Inquiry ongoing after truck drives into immigration protest

In this still image from video provided by WLNE-TV, protesters blocking an entrance to the Donald W. Wyatt Detention Facility begin to move as a pickup truck approaches, Wednesday night, Aug. 14, 2019, in Central Falls, R.I. The group, which was protesting federal immigration policies, said at least two people were injured.

PROVIDENCE — The criminal investigation into the prison guard who apparently drove his truck through a group protesting federal immigration policies should be finished in the coming weeks, Rhode Island's attorney general said Wednesday.

Peter Neronha, a Democrat, said during a press conference at his office that investigators are moving quickly to discern what happened outside the Donald W. Wyatt Detention Facility in Central Falls last week.

They're focused on the operation of the truck and the deployment of pepper spray by other prison personnel, Neronha said. He wouldn't say how many people are under investigation or what charges they could face.

Investigators from Neronha's office, the Rhode Island State Police and the Central Falls Police Department reviewed accounts by 31 witnesses and have at least 20 more to go. They continue to review video footage of the incident.

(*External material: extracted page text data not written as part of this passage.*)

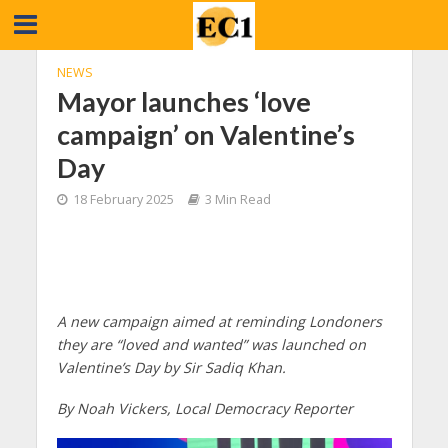
NEWS
Mayor launches ‘love
campaign’ on Valentine’s
Day
18 February 2025
3 Min Read
A new campaign aimed at reminding Londoners
they are “loved and wanted” was launched on
Valentine’s Day by Sir Sadiq Khan.
By Noah Vickers, Local Democracy Reporter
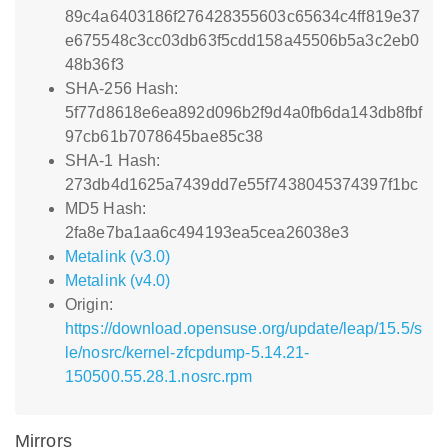
89c4a6403186f276428355603c65634c4ff819e37
e675548c3cc03db63f5cdd158a45506b5a3c2eb0
48b36f3
SHA-256 Hash:
5f77d8618e6ea892d096b2f9d4a0fb6da143db8fbf
97cb61b7078645bae85c38
SHA-1 Hash:
273db4d1625a7439dd7e55f7438045374397f1bc
MD5 Hash:
2fa8e7ba1aa6c494193ea5cea26038e3
Metalink (v3.0)
Metalink (v4.0)
Origin:
https://download.opensuse.org/update/leap/15.5/s
le/nosrc/kernel-zfcpdump-5.14.21-
150500.55.28.1.nosrc.rpm
Mirrors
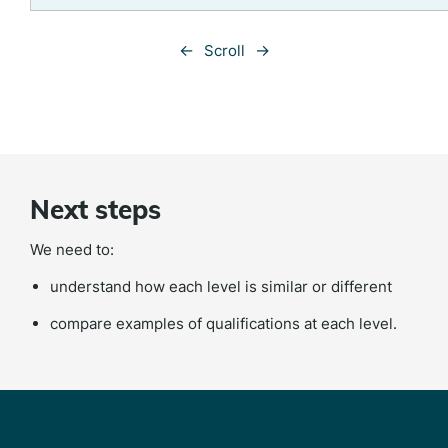
←
→
Scroll
Next steps
We need to:
understand how each level is similar or different
compare examples of qualifications at each level.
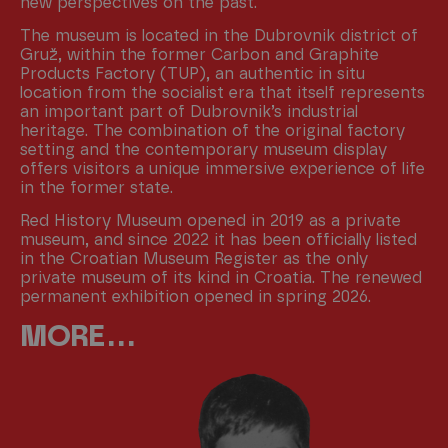
new perspectives on the past.
The museum is located in the Dubrovnik district of
Gruž, within the former Carbon and Graphite
Products Factory (TUP), an authentic in situ
location from the socialist era that itself represents
an important part of Dubrovnik’s industrial
heritage. The combination of the original factory
setting and the contemporary museum display
offers visitors a unique immersive experience of life
in the former state.
Red History Museum opened in 2019 as a private
museum, and since 2022 it has been officially listed
in the Croatian Museum Register as the only
private museum of its kind in Croatia. The renewed
permanent exhibition opened in spring 2026.
MORE . . .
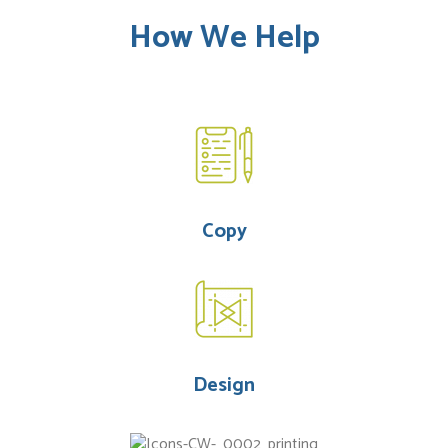
How We Help
Copy
Design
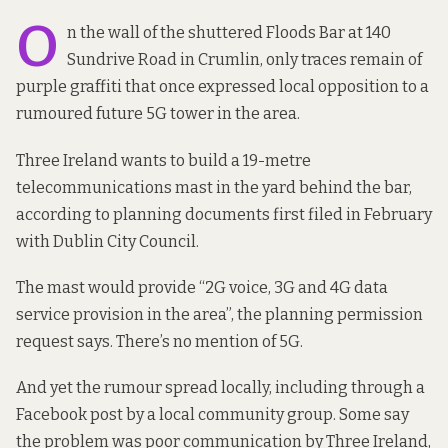
O
n the wall of the shuttered Floods Bar at 140
Sundrive Road in Crumlin, only traces remain of
purple graffiti that once expressed local opposition to a
rumoured future 5G tower in the area.
Three Ireland wants to build a 19-metre
telecommunications mast in the yard behind the bar,
according to
planning documents
first filed in February
with Dublin City Council.
The mast would provide “2G voice, 3G and 4G data
service provision in the area”, the planning permission
request says. There’s no mention of 5G.
And yet the rumour spread locally, including through a
Facebook post by a local community group. Some say
the problem was poor communication by Three Ireland,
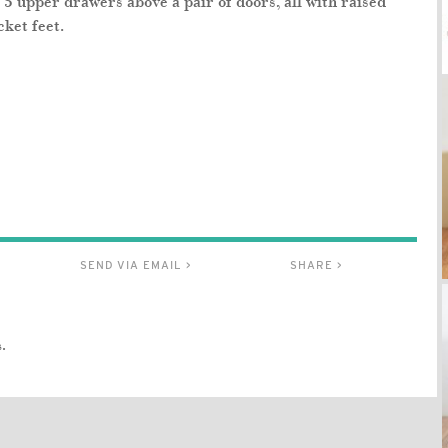
5 upper drawers above a pair of doors, all with raised
ket feet.
SEND VIA EMAIL >
SHARE >
.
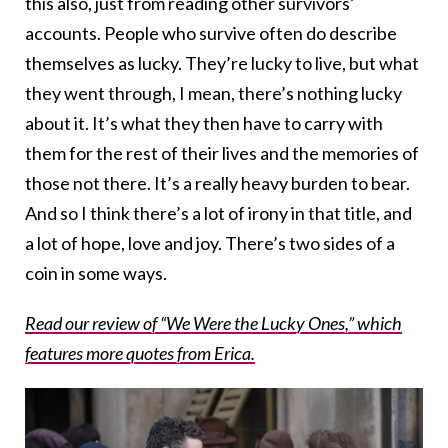
this also, just from reading other survivors’
accounts. People who survive often do describe
themselves as lucky. They’re lucky to live, but what
they went through, I mean, there’s nothing lucky
about it. It’s what they then have to carry with
them for the rest of their lives and the memories of
those not there. It’s a really heavy burden to bear.
And so I think there’s a lot of irony in that title, and
a lot of hope, love and joy. There’s two sides of a
coin in some ways.
Read our review of “We Were the Lucky Ones,” which
features more quotes from Erica.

An officer at a detention center, Capt. Thomas Woodworth, resigned Friday amid the criminal and internal investigations. Officials at the center have not explicitly said whether Woodworth, 53, a resident of Pawcatuck, was driving the truck, but protesters identified him as the driver by the name on his uniform and posted photos on social media. Woodworth, who asked the Stonington police to watch his house, formerly was a guard at the Corrigan-Radgowski Correctional Center in Uncasville.

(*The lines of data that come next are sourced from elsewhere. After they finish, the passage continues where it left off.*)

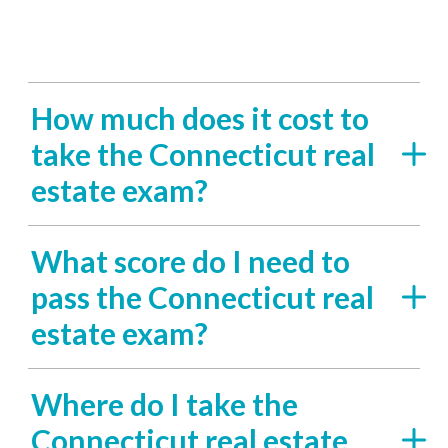
How much does it cost to
take the Connecticut real
estate exam?
What score do I need to
pass the Connecticut real
estate exam?
Where do I take the
Connecticut real estate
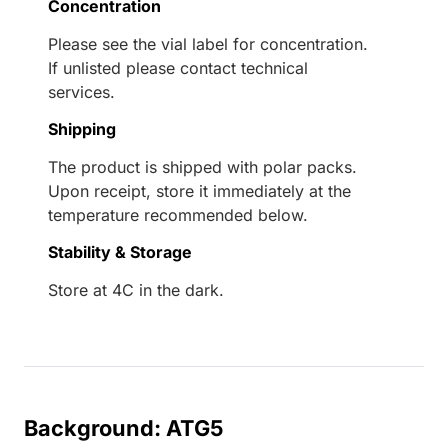
Concentration
Please see the vial label for concentration.
If unlisted please contact technical
services.
Shipping
The product is shipped with polar packs.
Upon receipt, store it immediately at the
temperature recommended below.
Stability & Storage
Store at 4C in the dark.
Background: ATG5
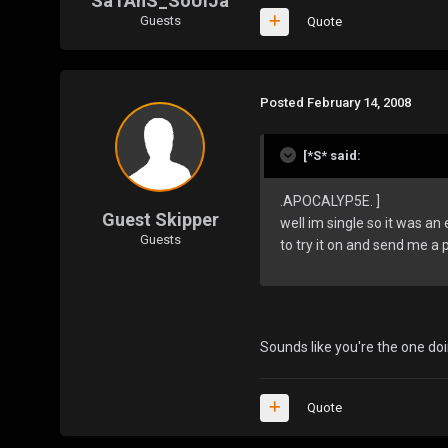
SaTAnS_SoUlJa
Guests
Quote
Posted
February 14, 2008
[*S* said:
.APOCALYP5E. ]
Guest Skipper
well im single so it was an 
Guests
to try it on and send me a pi
Sounds like you're the one doi
Quote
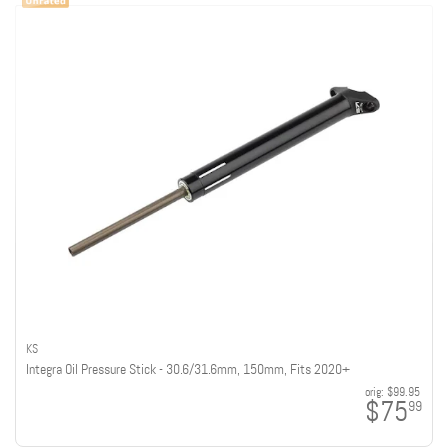
KS
Integra Oil Pressure Stick - 30.6/31.6mm, 150mm, Fits 2020+
orig:
$99.95
$75
99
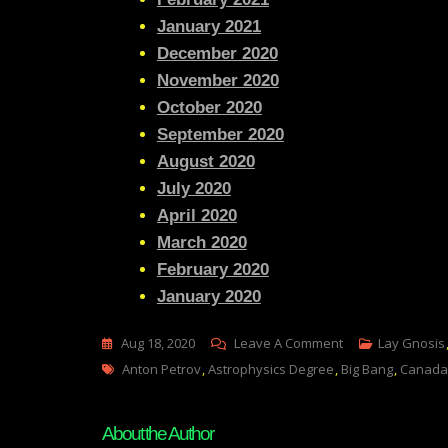
January 2021
December 2020
November 2020
October 2020
September 2020
August 2020
July 2020
April 2020
March 2020
February 2020
January 2020
On
Aug 18, 2020
Leave A Comment
Lay Gnosis
Tags
Lay
Anton Petrov
,
Astrophysics Degree
,
Big Bang
,
Canada
Gnosis
32-
About the Author
A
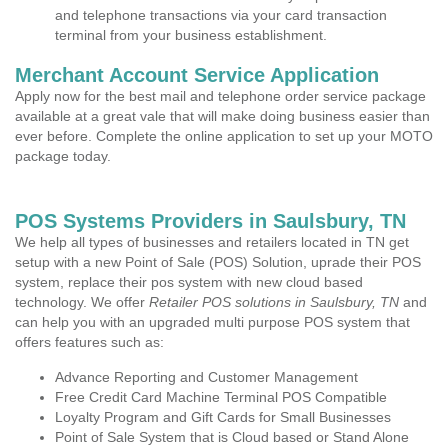
and telephone transactions via your card transaction
terminal from your business establishment.
Merchant Account Service Application
Apply now for the best mail and telephone order service package
available at a great vale that will make doing business easier than
ever before. Complete the online application to set up your MOTO
package today.
POS Systems Providers in Saulsbury, TN
We help all types of businesses and retailers located in TN get
setup with a new Point of Sale (POS) Solution, uprade their POS
system, replace their pos system with new cloud based
technology. We offer
Retailer POS solutions in Saulsbury, TN
and
can help you with an upgraded multi purpose POS system that
offers features such as:
Advance Reporting and Customer Management
Free Credit Card Machine Terminal POS Compatible
Loyalty Program and Gift Cards for Small Businesses
Point of Sale System that is Cloud based or Stand Alone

The internal review is also ongoing, a Wyatt spokesman said Wednesday.

Jim Pasco, executive director of the National Fraternal Order of Police, told The Associated Press Wednesday that while he's not familiar with the specifics of the incident, he wanted to remind all interested parties that police officers are entitled to the same presumption of innocence and same due process rights as any other citizen. The group represents Wyatt officers.

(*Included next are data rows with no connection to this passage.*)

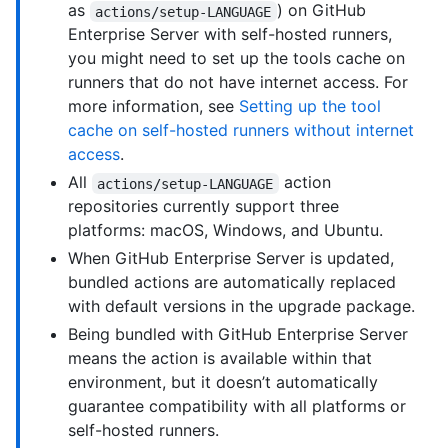
as
) on GitHub
actions/setup-LANGUAGE
Enterprise Server with self-hosted runners,
you might need to set up the tools cache on
runners that do not have internet access. For
more information, see
Setting up the tool
cache on self-hosted runners without internet
access
.
All
action
actions/setup-LANGUAGE
repositories currently support three
platforms: macOS, Windows, and Ubuntu.
When GitHub Enterprise Server is updated,
bundled actions are automatically replaced
with default versions in the upgrade package.
Being bundled with GitHub Enterprise Server
means the action is available within that
environment, but it doesn’t automatically
guarantee compatibility with all platforms or
self-hosted runners.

"Let's make sure that our opinions are informed by the facts, which are yet to be determined," Pasco said in an email.

The Boston office of the U.S. Immigration and Customs Enforcement agency started holding detainees at Wyatt again in March, a decade after a man's death there ended the practice.

In 2008, 34-year-old Hiu Lui "Jason" Ng Eng died of advanced liver cancer while held there. When the agency ended its contract with Wyatt in 2009, it said an internal investigation found a lack of communication about Ng's health care needs.

About 140 detainees are held there currently, according to Wyatt.

The Jewish youth movement Never Again Action organized last week's protest. They said at least two people were injured, one seriously, after the pickup truck drove up to an entrance blocked by demonstrators. Three other demonstrators were treated after inhaling pepper spray. Video posted by the group showed the vehicle stopping before again moving forward.

Neronha said it's his understanding that less than half a dozen people were injured.

Activists held a press conference at the Rhode Island Statehouse on Tuesday to call for the detention facility, a quasi-public institution, to be shut down. Central Falls Mayor James Diossa also said recently that it should be shut down.

Neronha said he recognizes the unusually high degree of public interest in the case and emphasized the importance of getting it right. He asked anyone with information, particularly video footage, to contact his office and police.